Deepika is beautiful and her eyes deliver all the emotions perfectly but as per the script demand she doesn’t look eternal enough. May be all that heavy ornaments and costumes over powered her screen presence. I really wished that she didn't have that big nose pin so we could actually see her whole smile. I kept on thinking how beautiful Aishwarya looked as a Rajput princess in Jodha Akbar and role of Rani Padmaavati required someone with that sort of screen presence. I mean, when Aditi Rao Hyderi as Malika Jahan complements the beauty of Rani Padmaavati (who btw doesn’t compliment her back-arrogance alert) while radiating more than her in elegant Turk-Afghan Princess’ attire, you know there is something wrong. Speaking of Aditi Rao Hyderi, she as Malika Jahan wife of Khilji really impresses here and her part is small yet I believe is the most well written. Her scenes required intense emotional display where she also shines bright.
Ranveer Singh as Khilji is the real sultan of this drama, his performance will make you believe in Khilji’s madness. Ranveer portrays all the aspects of his character very well, his scenes with Aditi Rao Hyderi are the most brilliant ones. Raza Murad as Jalaluddin Khilji and Jim Sarbh as Malik Kafur are also convincing in their parts. This is one the best performed film I have seen in recent times.

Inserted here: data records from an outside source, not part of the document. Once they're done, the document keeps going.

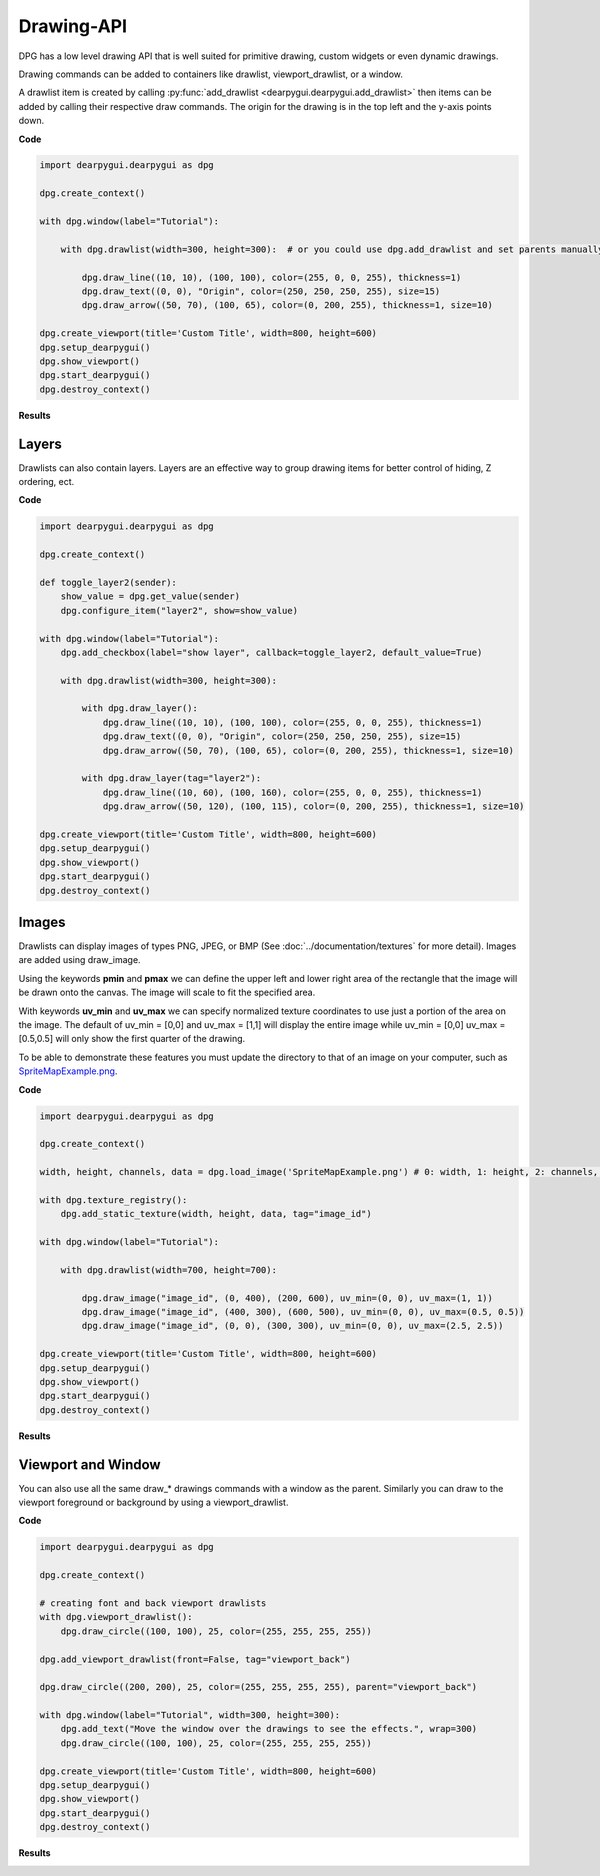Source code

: Drawing-API
===========

DPG has a low level drawing API that is well suited for primitive drawing,
custom widgets or even dynamic drawings.

Drawing commands can be added to containers like drawlist,
viewport_drawlist, or a window.

A drawlist item is created by calling
:py:func:`add_drawlist <dearpygui.dearpygui.add_drawlist>`
then items can be added by calling their respective draw commands.
The origin for the drawing is in the top left and the y-axis points down.

**Code**

.. code-block:: python

    import dearpygui.dearpygui as dpg

    dpg.create_context()

    with dpg.window(label="Tutorial"):

        with dpg.drawlist(width=300, height=300):  # or you could use dpg.add_drawlist and set parents manually

            dpg.draw_line((10, 10), (100, 100), color=(255, 0, 0, 255), thickness=1)
            dpg.draw_text((0, 0), "Origin", color=(250, 250, 250, 255), size=15)
            dpg.draw_arrow((50, 70), (100, 65), color=(0, 200, 255), thickness=1, size=10)

    dpg.create_viewport(title='Custom Title', width=800, height=600)
    dpg.setup_dearpygui()
    dpg.show_viewport()
    dpg.start_dearpygui()
    dpg.destroy_context()

**Results**

.. image:: https://raw.githubusercontent.com/hoffstadt/DearPyGui/assets/examples_wiki_0.8.x/draw_items.PNG

Layers
------

Drawlists can also contain layers. Layers are an effective way to group 
drawing items for better control of hiding, Z ordering, ect.

**Code**

.. code-block:: python

    import dearpygui.dearpygui as dpg

    dpg.create_context()

    def toggle_layer2(sender):
        show_value = dpg.get_value(sender)
        dpg.configure_item("layer2", show=show_value)

    with dpg.window(label="Tutorial"):
        dpg.add_checkbox(label="show layer", callback=toggle_layer2, default_value=True)

        with dpg.drawlist(width=300, height=300):

            with dpg.draw_layer():
                dpg.draw_line((10, 10), (100, 100), color=(255, 0, 0, 255), thickness=1)
                dpg.draw_text((0, 0), "Origin", color=(250, 250, 250, 255), size=15)
                dpg.draw_arrow((50, 70), (100, 65), color=(0, 200, 255), thickness=1, size=10)

            with dpg.draw_layer(tag="layer2"):
                dpg.draw_line((10, 60), (100, 160), color=(255, 0, 0, 255), thickness=1)
                dpg.draw_arrow((50, 120), (100, 115), color=(0, 200, 255), thickness=1, size=10)

    dpg.create_viewport(title='Custom Title', width=800, height=600)
    dpg.setup_dearpygui()
    dpg.show_viewport()
    dpg.start_dearpygui()
    dpg.destroy_context()



Images
------

Drawlists can display images
of types PNG, JPEG, or BMP (See
:doc:`../documentation/textures` for
more detail). Images are added using draw_image.

Using the keywords **pmin** and **pmax** we can define the
upper left and lower right area of the rectangle that the image
will be drawn onto the canvas. The image will scale to fit the specified area.

With keywords **uv_min** and **uv_max** we can specify normalized texture 
coordinates to use just a portion of the area on the image. The
default of uv_min = [0,0] and uv_max = [1,1] will display the entire
image while uv_min = [0,0] uv_max = [0.5,0.5] will only show the first
quarter of the drawing.

To be able to demonstrate these features you must update the directory
to that of an image on your computer, such as
`SpriteMapExample.png <https://raw.githubusercontent.com/hoffstadt/DearPyGui/assets/examples_wiki_0.8.x/draw_images.PNG>`_.

**Code**

.. code-block:: python

    import dearpygui.dearpygui as dpg

    dpg.create_context()

    width, height, channels, data = dpg.load_image('SpriteMapExample.png') # 0: width, 1: height, 2: channels, 3: data

    with dpg.texture_registry():
        dpg.add_static_texture(width, height, data, tag="image_id")

    with dpg.window(label="Tutorial"):

        with dpg.drawlist(width=700, height=700):

            dpg.draw_image("image_id", (0, 400), (200, 600), uv_min=(0, 0), uv_max=(1, 1))
            dpg.draw_image("image_id", (400, 300), (600, 500), uv_min=(0, 0), uv_max=(0.5, 0.5))
            dpg.draw_image("image_id", (0, 0), (300, 300), uv_min=(0, 0), uv_max=(2.5, 2.5))

    dpg.create_viewport(title='Custom Title', width=800, height=600)
    dpg.setup_dearpygui()
    dpg.show_viewport()
    dpg.start_dearpygui()
    dpg.destroy_context()

**Results**

.. image:: https://raw.githubusercontent.com/hoffstadt/DearPyGui/assets/examples_wiki_0.8.x/draw_images.PNG

Viewport and Window
-------------------

You can also use all the same draw_* drawings commands with a
window as the parent. Similarly you can draw to the viewport foreground
or background by using a viewport_drawlist.

**Code**

.. code-block:: python

    import dearpygui.dearpygui as dpg

    dpg.create_context()

    # creating font and back viewport drawlists
    with dpg.viewport_drawlist():
        dpg.draw_circle((100, 100), 25, color=(255, 255, 255, 255))

    dpg.add_viewport_drawlist(front=False, tag="viewport_back")

    dpg.draw_circle((200, 200), 25, color=(255, 255, 255, 255), parent="viewport_back")

    with dpg.window(label="Tutorial", width=300, height=300):
        dpg.add_text("Move the window over the drawings to see the effects.", wrap=300)
        dpg.draw_circle((100, 100), 25, color=(255, 255, 255, 255))

    dpg.create_viewport(title='Custom Title', width=800, height=600)
    dpg.setup_dearpygui()
    dpg.show_viewport()
    dpg.start_dearpygui()
    dpg.destroy_context()

**Results**

.. image:: https://raw.githubusercontent.com/hoffstadt/DearPyGui/assets/examples_wiki_0.8.x/draw_viewport.gif
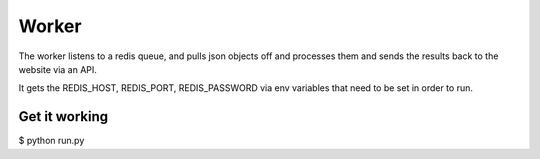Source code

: Worker
======

The worker listens to a redis queue, and pulls json objects off and processes them and sends the results back to the website via an API.

It gets the REDIS_HOST, REDIS_PORT, REDIS_PASSWORD via env variables that need to be set in order to run.

Get it working
--------------

$ python run.py


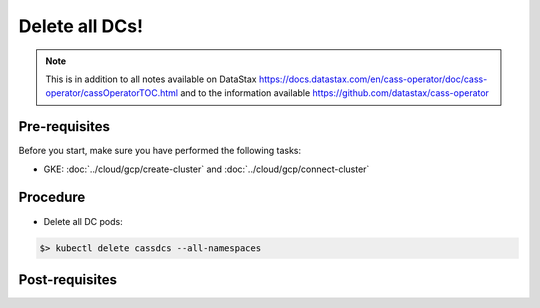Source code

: ***************
Delete all DCs! 
***************

.. note::
   This is in addition to all notes available on DataStax https://docs.datastax.com/en/cass-operator/doc/cass-operator/cassOperatorTOC.html and to the information available https://github.com/datastax/cass-operator

Pre-requisites
##############
Before you start, make sure you have performed the following tasks:

* GKE: :doc:`../cloud/gcp/create-cluster` and :doc:`../cloud/gcp/connect-cluster`

Procedure
#########
* Delete all DC pods:

.. code-block:: shell

   $> kubectl delete cassdcs --all-namespaces

Post-requisites
###############


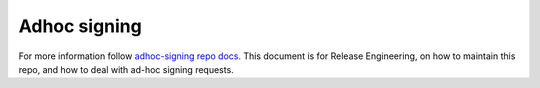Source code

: Adhoc signing
=============

For more information follow `adhoc-signing repo docs`_.
This document is for Release Engineering, on how to maintain this repo,
and how to deal with ad-hoc signing requests.

.. _adhoc-signing repo docs: https://github.com/mozilla-releng/adhoc-signing/blob/master/docs/releng.md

Technical aspects of the movie are also inconsistent, at one point you get this amazing backdrop in Ghoomar song where every little detail is perfect yet at the same time you open the film with a mediocre laughable CGI ostrich. War sequences go from brilliant to comical in seconds thanks to the inconsistent CGI work. I am not sure what happened here, maybe he had to redo few of his scenes followed by the massive public/political issue with the film and that impacted the quality. Nevertheless, overall Bhansali at least succeeded in creating a very realistic and beautiful 13th century world which is a visual experience that needs to be seen on the biggest cinema screen possible.

Music is also good but nothing stands out. Ghoomar stands out but sounded more like an anthem rather than a melody.
Overall Padmaavat is just an ordinary film with few extraordinary moments and to be honest this is exactly what it looked from the trailer (if you remember by trailer reaction).
With all its flaws, it's still a very well-directed, superbly performed and technically strong production which deserves to be experienced in cinema, if not for the drama but for the visual experience it offers. I wish Bhansali go back to his Devdas, Black, Khamoshi style of storytelling soon, I go with 3 stars.